[[ PAGE TEXT, beginning ]]
I don't think this is a good example, Uwe. What you're talking about is JVM
validation (which indeed treats all exceptions equal). What I'm talking about
is Java specification. From java specification viewpoint it is a compilation
error if your depending class changes and suddently throws an unchecked
exception. The fact that you can substitute a new class with different method
signatures and re-run binaries is a weakness in java "linking" system and is,
to me, unrelated.
What I'm talking about can be showcased fairly easily. Consider this code:
{code}
public class TestCustomAttr extends LuceneTestCase {
public static interface CustomAttr extends Attribute {
}
public static final class CustomAttrImpl extends AttributeImpl {
public CustomAttrImpl() throws Exception {
throw new Exception("bah");
}
@Override
public void clear() {}
@Override
public void reflectWith(AttributeReflector reflector) {}
@Override
public void copyTo(AttributeImpl target) {}
}
private class CustomFilter extends TokenFilter {
protected CustomFilter(TokenStream input) {
super(input);
addAttribute(CustomAttr.class);
}
@Override
public boolean incrementToken() throws IOException {
return false;
}
}
public void testUncheckedExceptionInAttrImpl() {
Analyzer a = new Analyzer() {
@Override
protected TokenStreamComponents createComponents(String fieldName) {
Tokenizer source = new WhitespaceTokenizer();
TokenStream filters = source;
filters = new CustomFilter(source);
return new TokenStreamComponents(source, filters);
}
};
a.tokenStream("", "foo");
}
}
{code}
As a Java programmer I have every reason to believe {{a.tokenStream}} never
throws a checked exception, yet it surely does. I fail to see how this is
verified by Java MethodHandles lookup (in fact, as the example above shows, it
isn't).
[[ PAGE TEXT, end ]]
[[ GIVEN DATA, beginning ]]
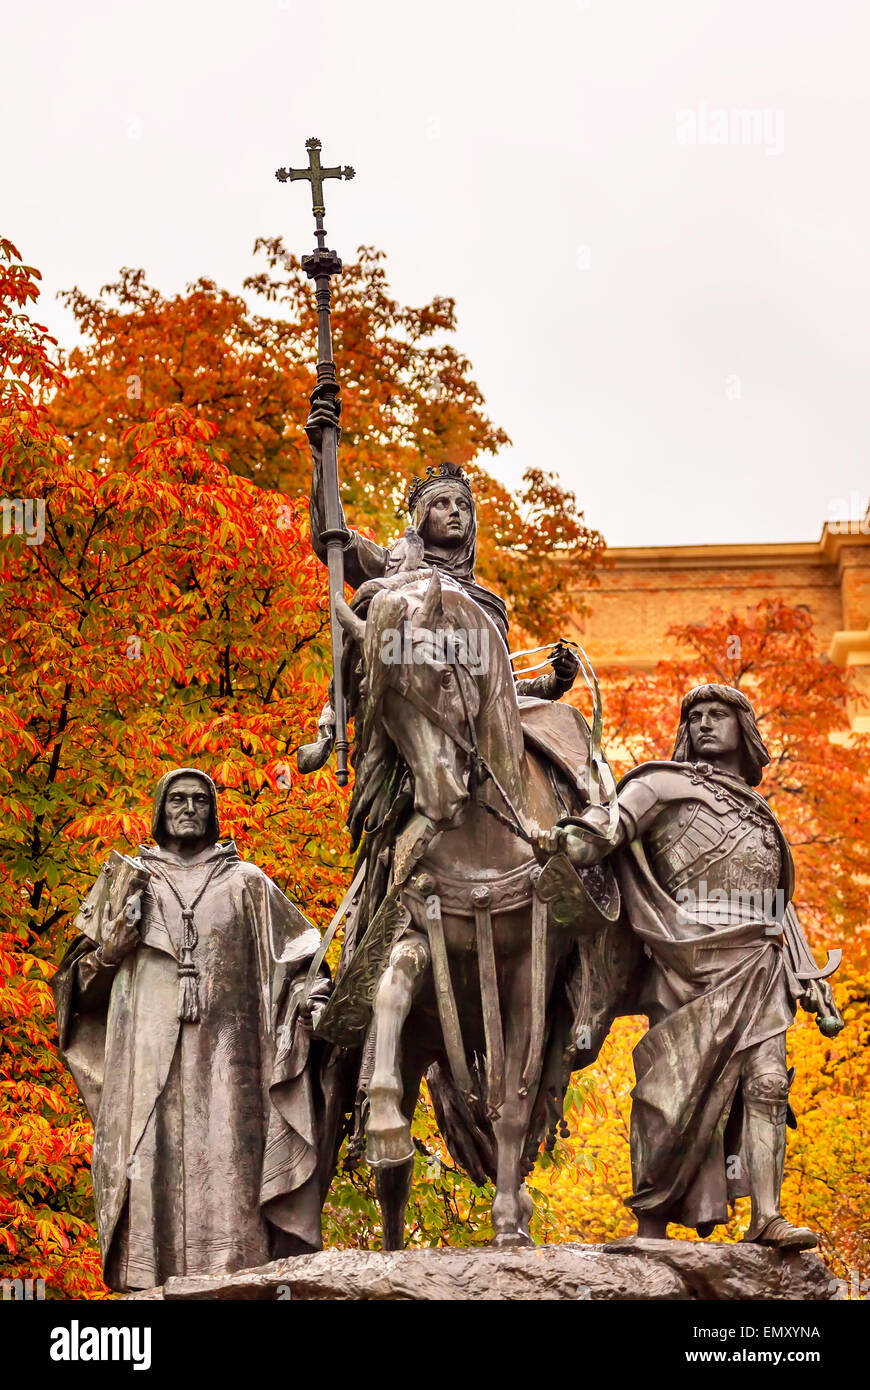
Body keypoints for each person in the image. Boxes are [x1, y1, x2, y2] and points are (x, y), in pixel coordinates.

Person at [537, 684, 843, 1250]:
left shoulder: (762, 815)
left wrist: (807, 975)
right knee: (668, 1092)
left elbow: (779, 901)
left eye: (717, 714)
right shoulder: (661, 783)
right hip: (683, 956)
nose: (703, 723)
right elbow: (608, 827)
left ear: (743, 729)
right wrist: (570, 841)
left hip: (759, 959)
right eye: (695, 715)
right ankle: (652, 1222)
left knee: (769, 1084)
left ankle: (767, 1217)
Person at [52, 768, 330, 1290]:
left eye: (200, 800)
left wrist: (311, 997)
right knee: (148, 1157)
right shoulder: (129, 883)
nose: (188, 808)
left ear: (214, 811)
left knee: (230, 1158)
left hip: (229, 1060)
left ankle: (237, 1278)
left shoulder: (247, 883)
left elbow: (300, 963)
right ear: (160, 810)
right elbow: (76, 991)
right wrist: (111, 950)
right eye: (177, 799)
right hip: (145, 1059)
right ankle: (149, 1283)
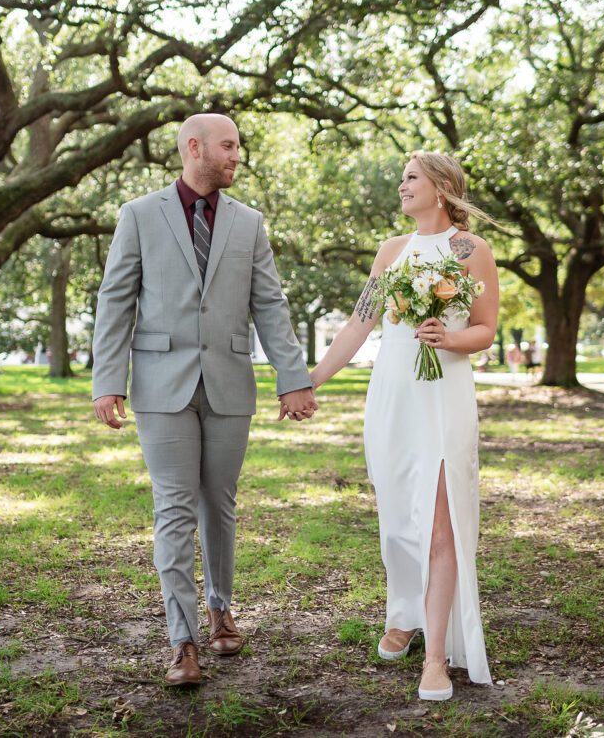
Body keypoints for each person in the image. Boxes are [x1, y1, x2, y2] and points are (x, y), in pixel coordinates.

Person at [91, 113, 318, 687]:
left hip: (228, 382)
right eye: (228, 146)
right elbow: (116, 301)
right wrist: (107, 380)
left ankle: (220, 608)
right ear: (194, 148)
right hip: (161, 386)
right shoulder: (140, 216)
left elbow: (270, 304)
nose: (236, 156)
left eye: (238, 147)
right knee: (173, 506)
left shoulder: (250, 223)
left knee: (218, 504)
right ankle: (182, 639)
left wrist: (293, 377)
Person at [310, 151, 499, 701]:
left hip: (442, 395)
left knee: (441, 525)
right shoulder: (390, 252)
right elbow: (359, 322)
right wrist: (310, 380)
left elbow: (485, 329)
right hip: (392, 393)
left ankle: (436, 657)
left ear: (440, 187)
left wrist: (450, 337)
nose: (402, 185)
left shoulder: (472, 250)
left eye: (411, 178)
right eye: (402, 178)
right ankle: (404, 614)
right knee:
[[ GIVEN DATA, end ]]
§ **EXERCISES TO COMPLETE**:
1 > List the names of all methods that carry the @Override annotation in the code within the comment on Java exception checking.
2 > Transcribe the comment on Java exception checking from "I don't think" up to and including "to me, unrelated.".

§ **PROBLEM SOLUTIONS**:
1 > clear, reflectWith, copyTo, incrementToken, createComponents

2 >
I don't think this is a good example, Uwe. What you're talking about is JVM
validation (which indeed treats all exceptions equal). What I'm talking about
is Java specification. From java specification viewpoint it is a compilation
error if your depending class changes and suddently throws an unchecked
exception. The fact that you can substitute a new class with different method
signatures and re-run binaries is a weakness in java "linking" system and is,
to me, unrelated.